■ Task brief
Could you copy the records below exactly, leaving out any pictures they include?

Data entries
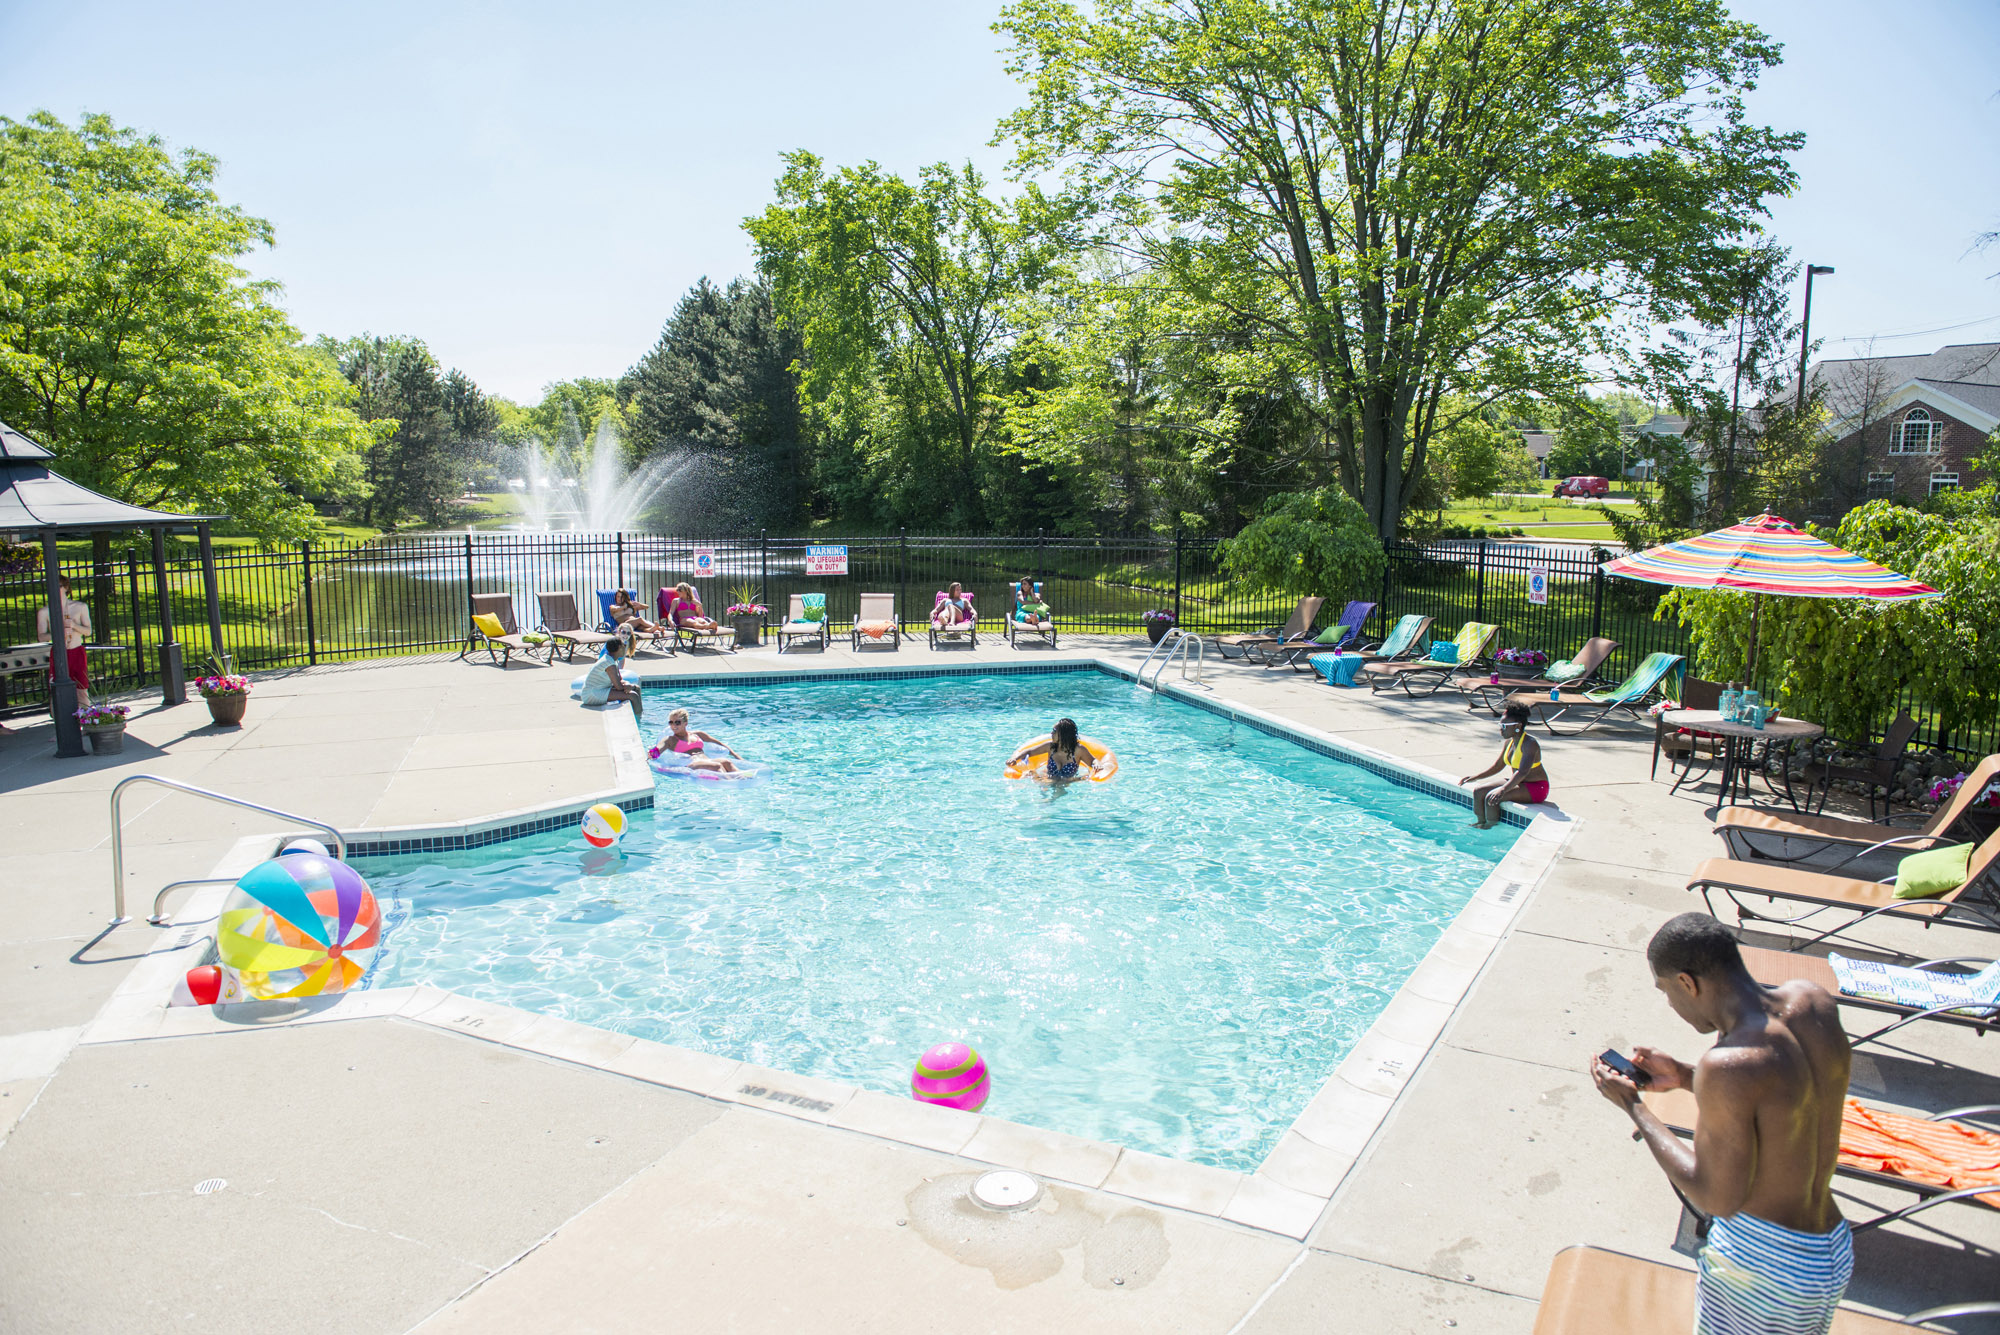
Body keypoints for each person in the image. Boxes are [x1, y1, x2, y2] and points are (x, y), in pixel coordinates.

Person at [1591, 913, 1853, 1335]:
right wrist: (1683, 1075)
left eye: (1666, 991)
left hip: (1765, 1267)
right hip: (1829, 1245)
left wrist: (1634, 1106)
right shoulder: (1813, 1003)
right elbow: (1792, 1095)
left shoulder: (1727, 1065)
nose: (1671, 1004)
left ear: (1687, 983)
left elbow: (1716, 1196)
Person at [1458, 702, 1548, 827]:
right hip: (1519, 782)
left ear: (1518, 726)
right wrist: (1475, 777)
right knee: (1479, 791)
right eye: (1500, 725)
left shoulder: (1529, 743)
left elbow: (1523, 771)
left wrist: (1503, 789)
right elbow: (1498, 766)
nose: (1501, 729)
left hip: (1536, 788)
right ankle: (1480, 822)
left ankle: (1490, 827)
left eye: (1504, 726)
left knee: (1492, 796)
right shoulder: (1509, 743)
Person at [36, 575, 92, 711]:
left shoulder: (80, 607)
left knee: (81, 688)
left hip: (76, 650)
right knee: (56, 688)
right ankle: (60, 720)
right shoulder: (44, 611)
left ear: (66, 588)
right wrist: (57, 634)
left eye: (59, 586)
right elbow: (41, 637)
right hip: (59, 652)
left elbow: (88, 631)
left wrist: (73, 625)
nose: (55, 590)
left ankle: (86, 719)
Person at [1008, 717, 1099, 782]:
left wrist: (1097, 764)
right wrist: (1015, 759)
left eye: (1054, 731)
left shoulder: (1078, 750)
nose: (1051, 733)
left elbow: (1092, 761)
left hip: (1069, 781)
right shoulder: (1050, 747)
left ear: (1064, 735)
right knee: (1029, 773)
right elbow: (1029, 752)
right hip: (1048, 779)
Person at [658, 707, 742, 774]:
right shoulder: (670, 740)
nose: (673, 725)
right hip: (691, 764)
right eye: (671, 722)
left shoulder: (698, 734)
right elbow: (658, 749)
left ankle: (744, 776)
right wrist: (651, 754)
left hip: (707, 760)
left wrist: (735, 755)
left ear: (685, 723)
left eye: (677, 722)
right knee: (717, 766)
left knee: (727, 762)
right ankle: (730, 783)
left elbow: (719, 743)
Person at [577, 636, 643, 719]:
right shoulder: (608, 663)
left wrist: (628, 685)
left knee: (636, 688)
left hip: (600, 689)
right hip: (592, 694)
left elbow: (620, 680)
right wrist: (630, 686)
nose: (625, 648)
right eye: (624, 645)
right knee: (633, 696)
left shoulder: (612, 660)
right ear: (619, 648)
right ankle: (638, 719)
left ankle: (640, 713)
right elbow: (618, 687)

■ Answer to this exercise
Body keypoints for each person in the image. Boxes are [x1, y1, x2, y2] and points are (x, y), in pixel coordinates.

Person at [1591, 913, 1853, 1335]:
right wrist: (1683, 1075)
left eye: (1666, 991)
left hip: (1765, 1267)
right hip: (1829, 1245)
left wrist: (1634, 1106)
right shoulder: (1813, 1003)
right elbow: (1792, 1095)
left shoulder: (1727, 1065)
nose: (1671, 1004)
left ear: (1687, 983)
left elbow: (1716, 1196)
Person at [1458, 702, 1548, 827]:
right hip: (1519, 782)
left ear: (1518, 726)
right wrist: (1475, 777)
right knee: (1479, 791)
right eye: (1500, 725)
left shoulder: (1529, 743)
left elbow: (1523, 771)
left wrist: (1503, 789)
right elbow: (1498, 766)
nose: (1501, 729)
left hip: (1536, 788)
right ankle: (1480, 822)
left ankle: (1490, 827)
left eye: (1504, 726)
left knee: (1492, 796)
right shoulder: (1509, 743)
Person at [36, 575, 92, 711]:
left shoulder: (80, 607)
left knee: (81, 688)
left hip: (76, 650)
right knee: (56, 688)
right ankle: (60, 720)
right shoulder: (44, 611)
left ear: (66, 588)
right wrist: (57, 634)
left eye: (59, 586)
right elbow: (41, 637)
right hip: (59, 652)
left elbow: (88, 631)
left wrist: (73, 625)
nose: (55, 590)
left ankle: (86, 719)
Person at [1008, 717, 1099, 782]:
left wrist: (1097, 764)
right wrist: (1015, 759)
left eye: (1054, 731)
left shoulder: (1078, 750)
nose: (1051, 733)
left elbow: (1092, 761)
left hip: (1069, 781)
right shoulder: (1050, 747)
left ear: (1064, 735)
right knee: (1029, 773)
right elbow: (1029, 752)
right hip: (1048, 779)
Person at [658, 707, 742, 774]:
right shoulder: (670, 740)
nose: (673, 725)
right hip: (691, 764)
right eye: (671, 722)
left shoulder: (698, 734)
right elbow: (658, 749)
left ankle: (744, 776)
right wrist: (651, 754)
left hip: (707, 760)
left wrist: (735, 755)
left ear: (685, 723)
left eye: (677, 722)
right knee: (717, 766)
left knee: (727, 762)
right ankle: (730, 783)
left elbow: (719, 743)
Person at [577, 636, 643, 719]:
right shoulder: (608, 663)
left wrist: (628, 685)
left knee: (636, 688)
left hip: (600, 689)
right hip: (592, 694)
left elbow: (620, 680)
right wrist: (630, 686)
nose: (625, 648)
right eye: (624, 645)
right knee: (633, 696)
left shoulder: (612, 660)
right ear: (619, 648)
right ankle: (638, 719)
left ankle: (640, 713)
right elbow: (618, 687)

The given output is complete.